I just got a new project (in JAVA) where I am thinking of all the pros and cons of a particular DB design approach. Some pointers:

  1. Our app has many "content" entities like News, Blogs, CMS pages, Wikis, Suggestions etc. I feel that most of these entities are similar (having 75% same fields) but 25% are different. For example, blogs might have a few extra columns which News does not have.

  2. Since every entity seems "similar", I am thinking of keeping them in the same DB table with all the columns covering each entity.

  3. Data load: A customer might have 100K news, 50K blogs, 10K CMS pages, 100K wikis and 50K Suggestions. This is the top-end (maximum) a customer might have given our product. Some customers might have just 2K-5K items of each type in their DB. Lower end data load: 1K items of each type in DB.

  4. There will be more "reads" than "inserts" in this app (customer usage).

My questions:

  1. Will having all this data in a single table hurt performance too much? Note that we will be using Lucene for searching.

  2. Having a single content table with an entity type column which specifies the entity type, we can have a single business layer handling these entities. This will reduce the code base considerably. Any cons of this approach?

Best Answer

Note, that I assume C# (since this language is present in tags) and Entity Framework.
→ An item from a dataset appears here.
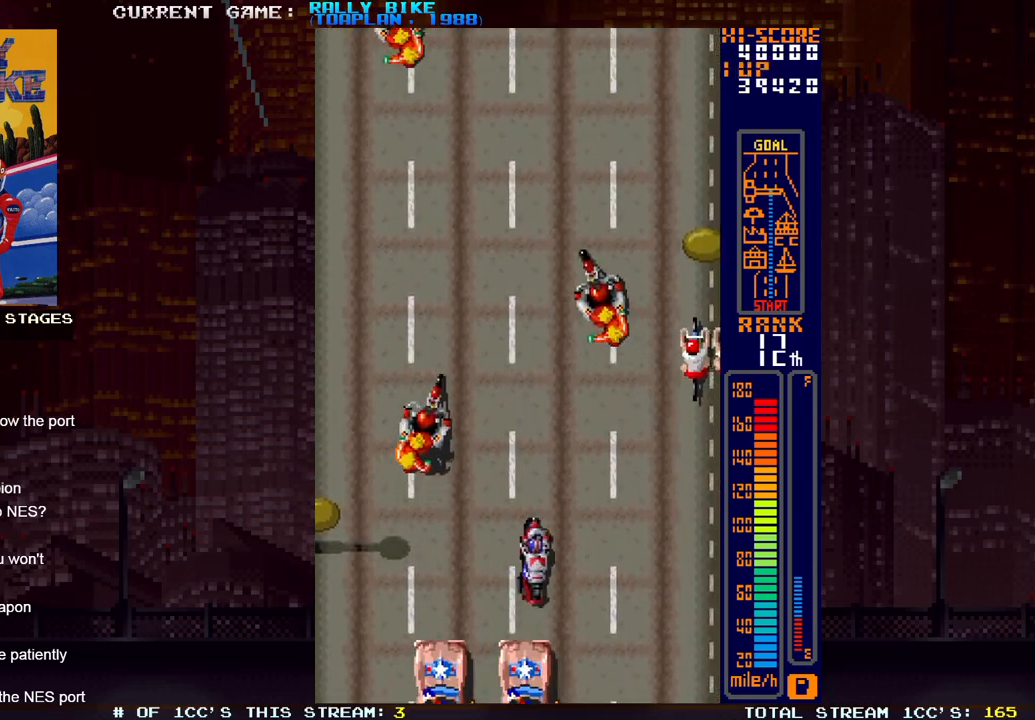
{"buttons": ["SQUARE", "R2"], "events": [[367, "DPAD_RIGHT", "up"]]}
Both approaches assumes, that entity types are inherited from abstract, non-persistent base entity type, which accumulates 75% of fields, so the code base discussion is not relevant.

Pros of Table-Per-Hierarchy (all descendants are stored in single table):

  • database structure is simpler (just one table)
  • queries are simpler (with Table-Per-Type you need joins to select descendant's row)
  • auditing is simpler

Cons of Table-Per-Hierarchy:

  • the table has low-density data (a number of nullable fields, filled dependent on row type). This isn't a problem, when there are 5-6 such fields, but what if there are 20-25 of them?
  • table relations and indexes structure are not obvious. Since your entities will have relations with other entities, this will lead you to foreign key madness. Just imagine foreign keys for you table.
  • database structure isn't obvious. Who can guess, that news are stored beside CMS pages?
  • usually, 90% of entity types have an Id and Name-like fields (Title, Header, etc). Are you going to store all of them, using single table?
  • table size will grow very fast. With the lapse of time some operations (e.g., deletion) will be slower.

IMHO, every inheritance scheme, mapped to a relational database, should be used very carefully. Definitely you shouldn't map all you entities to a single table.